Logo

9. Hukuk Dairesi2024/7697 E. 2024/14699 K.

Yapay Zeka Özeti

Uyuşmazlık: Davacının iş sözleşmesinin işveren tarafından gerçekleştirilen feshinin haklı nedene dayanıp dayanmadığı uyuşmazlığı.

Gerekçe ve Sonuç: Davacının işletme şefi olarak çalıştığı işyerinde meydana gelen hırsızlık olayını zamanında işverene bildirmeyerek sadakat borcuna aykırı davrandığı ve işverenin güvenini kötüye kullandığı gerekçesiyle iş sözleşmesinin feshinin haklı nedene dayandığı değerlendirilerek, davacı lehine hükmedilen tazminatlara ilişkin yerel mahkeme kararının kaldırılmasına ve davanın reddine karar verilmiştir.

Karar Metni

"İçtihat Metni"

— Sağlanan Bilgiler —
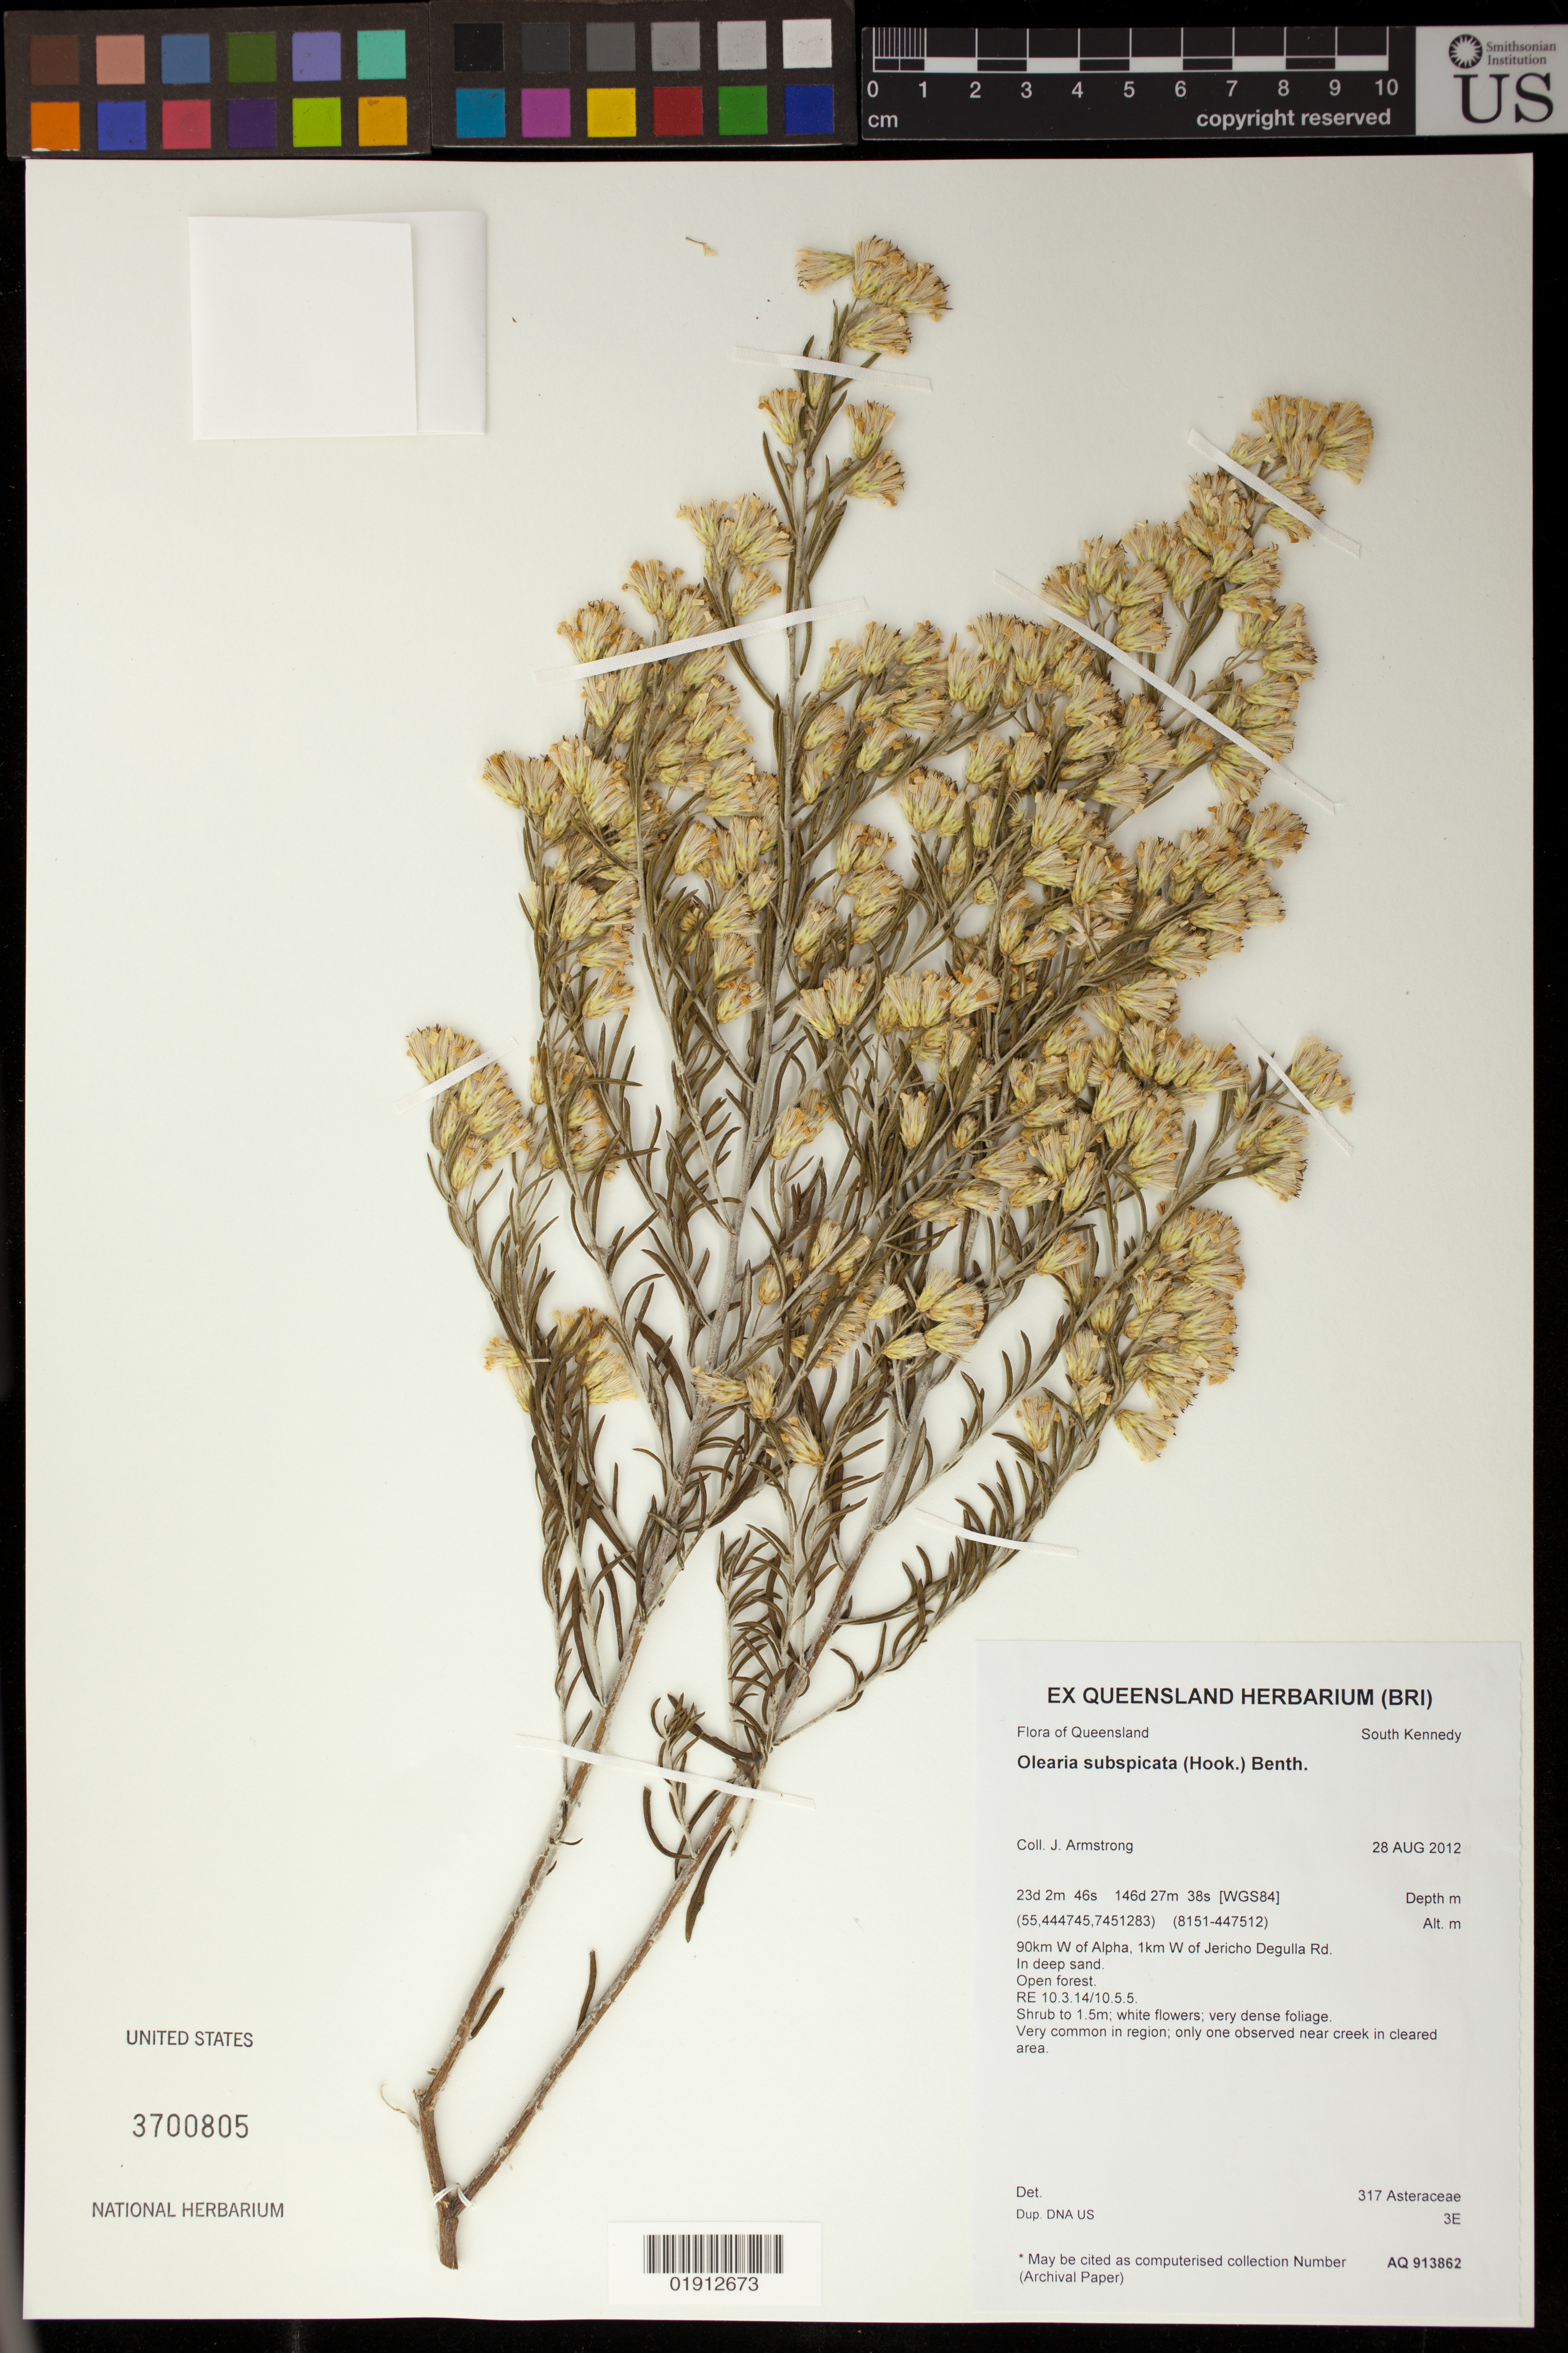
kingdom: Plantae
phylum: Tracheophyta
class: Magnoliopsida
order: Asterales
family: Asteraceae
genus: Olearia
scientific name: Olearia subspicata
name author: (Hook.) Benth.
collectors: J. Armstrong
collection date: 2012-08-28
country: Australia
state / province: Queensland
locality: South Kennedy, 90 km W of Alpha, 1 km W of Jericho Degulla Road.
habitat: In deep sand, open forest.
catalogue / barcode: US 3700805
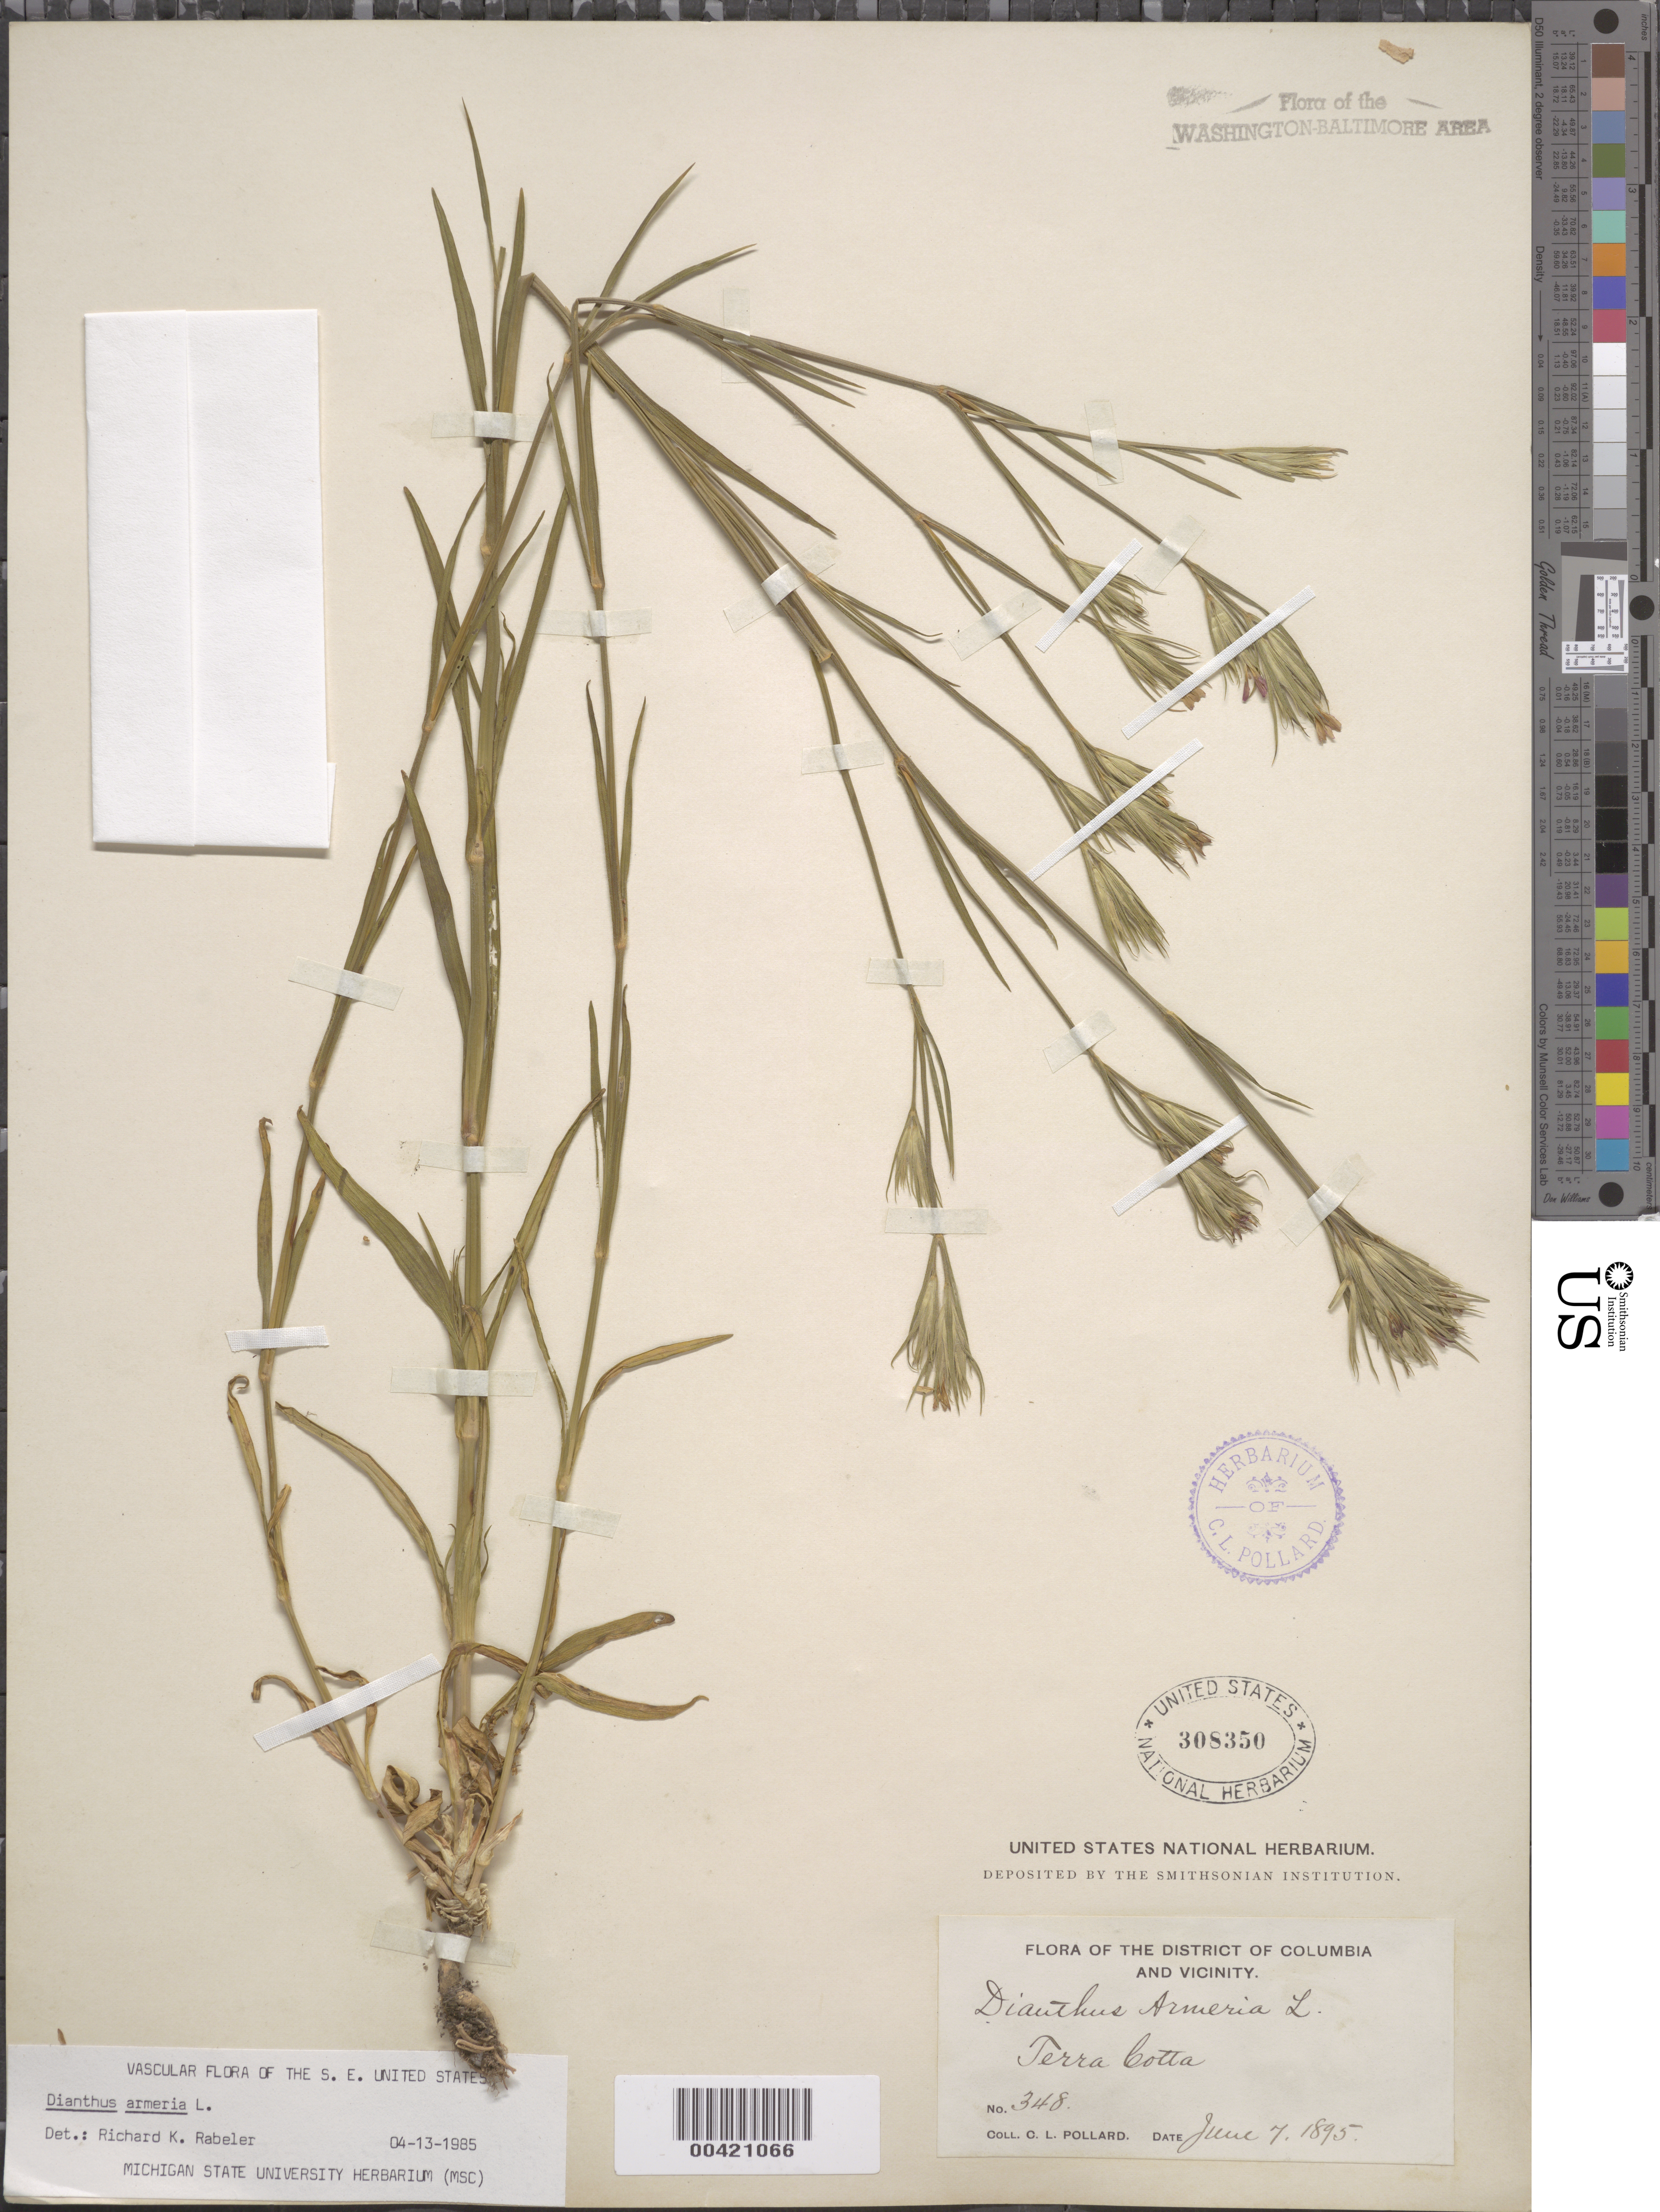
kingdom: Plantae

— Görev Listesi —
1. İş sözleşmesinin feshine ilişkin karara göre aşağıdaki soruları yanıtlayın.
(a) Karar hangi daireye aittir?
(b) Davacı işyerinde hangi görevde çalışmaktaydı?
(c) Davacı, işyerinde meydana gelen hangi olayı işverene zamanında bildirmemiştir?
2. İş sözleşmesinin feshine ilişkin kararda "9. Hukuk Dairesi2024/7697" ifadesinden "dayanıp dayanmadığı uyuşmazlığı." ifadesine kadar uzanan bölümü aynen kopyalayın.
3. İş sözleşmesinin feshine ilişkin kararı kaldığı yerden sürdürün.

— Görevlerin Yanıtları —
1.
(a) 9. Hukuk Dairesi.
(b) İşletme şefi.
(c) Hırsızlık olayını.

2.
9. Hukuk Dairesi2024/7697 E. 2024/14699 K.

Yapay Zeka Özeti

Uyuşmazlık: Davacının iş sözleşmesinin işveren tarafından gerçekleştirilen feshinin haklı nedene dayanıp dayanmadığı uyuşmazlığı.

3.
MAHKEMESİ : Ankara Bölge Adliye Mahkemesi 30. Hukuk Dairesi

KARAR : Davacının istinaf başvurusunun esastan reddi, davalının istinaf

başvurusunun kabulü ile davanın reddi

İLK DERECE MAHKEMESİ : Eskişehir 2. İş Mahkemesi

Taraflar arasındaki alacak davasından dolayı yapılan yargılama sonunda İlk Derece Mahkemesince davanın kısmen kabulüne karar verilmiştir.

Kararın taraf vekillerince istinaf edilmesi üzerine, Bölge Adliye Mahkemesince davacı vekilinin istinaf başvurusunun esastan reddine, davalı vekilinin başvurusunun kabulü ile İlk Derece Mahkemesi hükmü kaldırılarak yeniden esas hakkında hüküm kurulmak suretiyle davanın reddine karar verilmiştir.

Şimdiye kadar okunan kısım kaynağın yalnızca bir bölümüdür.